***** Text segment *****
The U.S. Army Corps of Engineers Europe District, (NAU) provides both installation and contingency support to U.S. forces throughout the United States European Command and United States Africa Command areas of responsibility. Headquartered in Wiesbaden, Germany, the district, which is part of the North Atlantic Division, covers a widely dispersed geographic area from Western Europe across Eastern Europe and throughout most of the African continent. Work is executed from offices in Germany, Belgium, Turkey, Romania, Italy, Bulgaria, Georgia and more. The bulk of this work included Army and Air Force Family Housing units, forward operating sites in Eastern Europe, and training and operations facilities.

Europe District provides premier engineering, construction, stability operations, and environmental management products and services to the U.S. Army, U.S. Air Force, other U.S. government agencies and foreign governments throughout Europe and Africa.

In Fiscal Year 2023, Europe District awarded more than $1.4 billion in contracts to support its varied missions across Europe and Africa. This work ranges from projects geared toward enabling operational readiness like administrative facilities, training range improvements, forward operating sites, runways and prepositioned stock sites to projects that deliver on U.S. Army and Department of Defense quality of life promises like housing, Department of Defense Education Activity schools, and more.

==History==
The U.S. Army Corps of Engineers, Europe Division was activated on July 1, 1974 in Frankfurt, Germany. The unit continued the construction missions and legacy of the former Engineer Command and other Army engineering organizations in Europe that grew following World War II. At that time, the bulk of Europe Division’s mission was spread throughout West_Germany, Belgium and the Netherlands and Europe Division’s construction placement in 1974 totaled $152 million.
***** Provided data *****
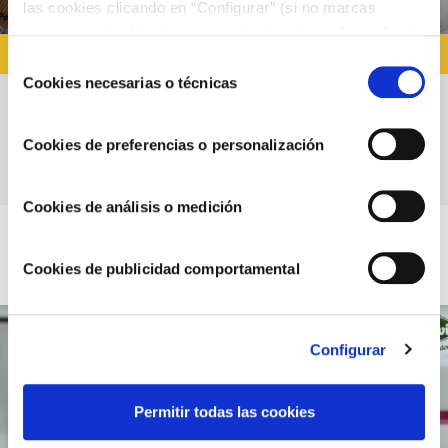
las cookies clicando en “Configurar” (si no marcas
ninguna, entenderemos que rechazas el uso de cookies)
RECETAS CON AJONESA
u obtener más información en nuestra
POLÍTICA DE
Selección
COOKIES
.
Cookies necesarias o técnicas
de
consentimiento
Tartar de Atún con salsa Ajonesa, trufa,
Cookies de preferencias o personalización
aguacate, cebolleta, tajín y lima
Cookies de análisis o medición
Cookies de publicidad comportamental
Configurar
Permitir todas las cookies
*****
***** Provided data *****
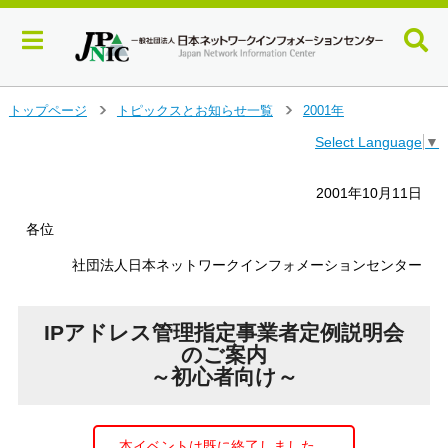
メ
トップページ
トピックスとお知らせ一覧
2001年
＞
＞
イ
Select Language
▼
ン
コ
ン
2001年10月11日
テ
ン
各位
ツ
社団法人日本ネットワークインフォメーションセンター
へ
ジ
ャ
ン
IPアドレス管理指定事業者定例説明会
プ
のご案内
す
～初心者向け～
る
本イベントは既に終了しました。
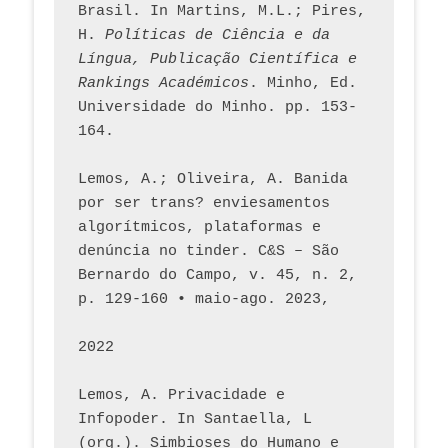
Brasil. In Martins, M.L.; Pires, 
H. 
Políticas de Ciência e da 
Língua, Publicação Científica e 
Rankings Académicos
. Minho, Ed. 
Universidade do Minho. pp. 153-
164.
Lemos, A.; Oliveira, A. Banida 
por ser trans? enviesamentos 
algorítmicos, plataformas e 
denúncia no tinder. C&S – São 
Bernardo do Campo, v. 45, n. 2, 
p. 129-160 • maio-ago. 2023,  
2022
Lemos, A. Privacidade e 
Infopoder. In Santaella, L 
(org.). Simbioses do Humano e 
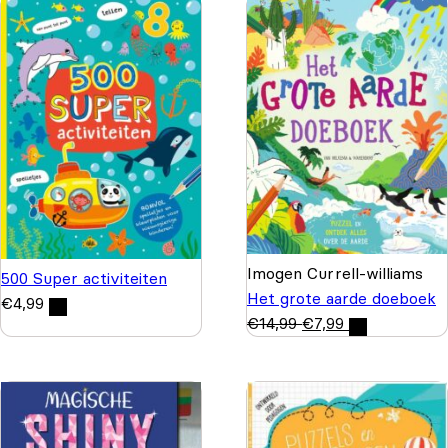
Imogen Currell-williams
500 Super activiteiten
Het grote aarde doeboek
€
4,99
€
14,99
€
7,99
*****
Parts of the exercise
**1.** From the Europe District text, retype the passage that begins at the words "Europe District provides" and ends after the words "throughout Europe and Africa.".
**2.** What products and services does the Europe District text say the district provides to the U.S. Army, U.S. Air Force, other U.S. government agencies and foreign governments? List all of them.
**3.** For each statement, answer yes or no based on the Europe District text, and quote the words that decide it.
(a) Europe Division was activated in Wiesbaden, Germany.
(b) Europe District is part of the North Atlantic Division.
(c) In Fiscal Year 2023, Europe District awarded more than $1.4 billion in contracts.

Responses to the tasks
**1.**
Europe District provides premier engineering, construction, stability operations, and environmental management products and services to the U.S. Army, U.S. Air Force, other U.S. government agencies and foreign governments throughout Europe and Africa.

**2.**
- Engineering
- Construction
- Stability operations
- Environmental management

**3.**
(a) No. "The U.S. Army Corps of Engineers, Europe Division was activated on July 1, 1974 in Frankfurt, Germany."
(b) Yes. "the district, which is part of the North Atlantic Division"
(c) Yes. "In Fiscal Year 2023, Europe District awarded more than $1.4 billion in contracts"